Mohamud’s Terrorism Conviction Stands, Despite FBI’s “Imperfect” Entrapment
December 8, 2016 (Fault Lines) — Somali-American Mohamed Mohamud went to trial in federal court and was convicted of the 2010 non-bombing of Portland’s Pioneer Courthouse Square during Black Friday. Why a “non-bombing?” Because the attempt involved an elaborate sting by the FBI, which began with its first interactions with the teen as far back as November of 2009 and culminated with Mohamud’s “detonation” of a fake bomb, also provided by the feds.

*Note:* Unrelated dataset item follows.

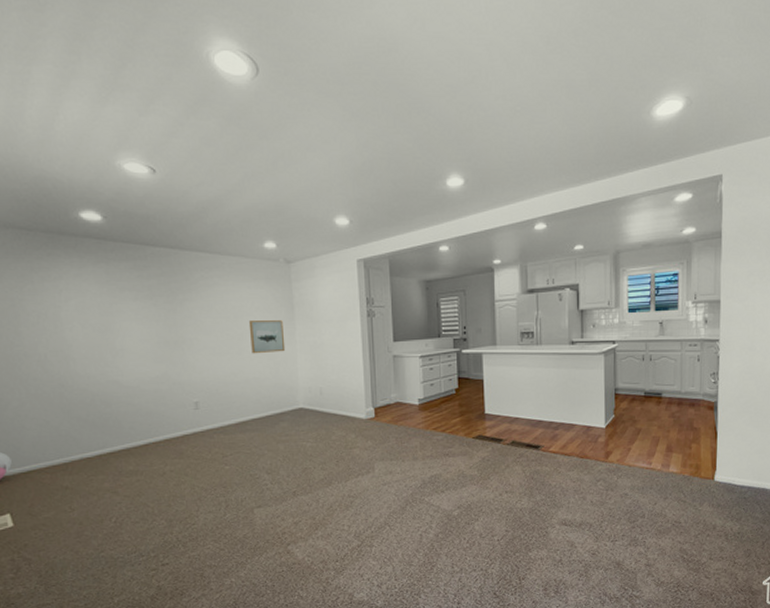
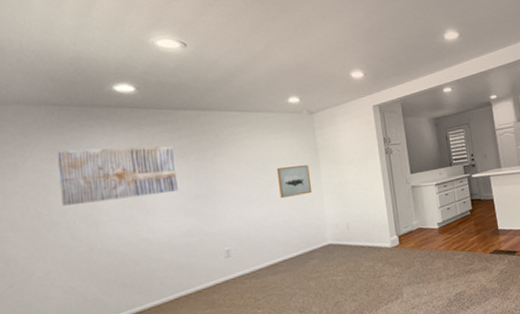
wall art: none [26,279,147,338] -> present [57,146,178,206]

The “imperfect” reference in the title is a quote from the U.S. District Judge who sentenced Mohamud to thirty years in prison following a contentious trial that involved a strong (but ultimately unsuccessful) claim of entrapment, the government’s use of warrantless surveillance under FISA (deemed kosher by the federal court), and the government’s disclosure of the latter after trial (but before sentencing, as noted by the 9th Circuit Court of Appeals). On December 5, 2016, the 9th Circuit affirmed Mohamud’s judgment and sentence.
The first 24 pages of its 50 page opinion described Mohamud’s exchanges with a foreign national, two FBI agents and one FBI contractor, and in essence laid the groundwork for rejecting Mohamud’s entrapment defense. The Court focused on Mohamud’s apparent sympathy for the terrorist cause via online articles before the FBI came into the picture, and on his “complete lack of reluctance to participate in the bombing” during his cajoling by the FBI. From the Court’s Opinion:
In those articles, he, among other things, coached people on how to prepare themselves physically to attack and kill their Western enemies, and saluted those in Afghanistan who “finish[ed] off” wounded American soldiers. Although these articles may come across 30 as a teenager trying to talk tough, they were enough to support the jury’s finding, and for us to conclude that Mohamud was not the “otherwise innocent person” that the entrapment-as-a-matter-of-law doctrine requires.
The complete lack of reluctance on Mohamud’s part to participate in the bombing—indeed, his immediate zeal to see it through—separates this case from those in which courts have found defendants entrapped as a matter of law. For example, in Jacobson v. United States, 503 U.S. 540, 553 (1992), Jacobson was not predisposed in part because “[t]he evidence that [Jacobson] was ready and willing to commit the offense came only after the Government had devoted 2 ½ years to convincing him that he had or should have the right to engage in the very behavior proscribed by law.”
Mohamud, whilst going to Oregon State University, fighting with his parents during their divorce, and going through some young man blues, decided to go online and publish articles and poems embracing jihad. Add to that the fact that his parents unwittingly put him on the government’s radar when they falsely believed he was fleeing the U.S. for Somalia, the rest was history for him.
The FBI agents met with him on several occasions, and even coached him through a bombing “dry run” in the woods to build its case. Yes, at times they asked the teen if he wanted to back out, that he didn’t have to do this, but Mohamud decided to keep going forward. That is what sealed his entrapment’s defense’s fate, as “predisposition” for criminal activity is the death knell. Mohamud’s lack of any reluctance to engage in the Black Friday bombing drove it home for the government on this point. However, the opinion’s last paragraph is not on point with Mohamud’s case:
Many young people think and say alarming things that they later disavow, and we will never know if Mohamud—a young man with promise—would have carried out a mass attack absent the FBI’s involvement. But some “promising” young people—Charles Whitman, Timothy McVeigh, and James Holmes, to name a few from a tragically long list—take the next step, leading to horrific consequences. While technology makes it easier to capture the thoughts of these individuals, it also makes it easier for them to commit terrible crimes.
Aside from the fact that Whitman, McVeigh, and Holmes’ cases involved completely different circumstances and subjects not involving government involvement and cooperation before the tragic event was carried out, it bears mentioning that should any troubled young lad be caught by a government ear saying crazy things, an investigation and a strong “cultivation of emotional intimacy” by federal agents might result in an indictment.
Mohamud also cried foul at the government’s use of his emails in its case in chief, which were gathered sans warrant under FISA Amendments Act of 2008 on domestic soil. The 9th circuit said no dice on this Fourth Amendment claim as well, since the collection of Mohamud’s e-mails were “incidental” to an ongoing investigation of a non-U.S. person. This is the answer to a reader’s question, “What’s this got to do with me?” Or better yet, “What, me worry?”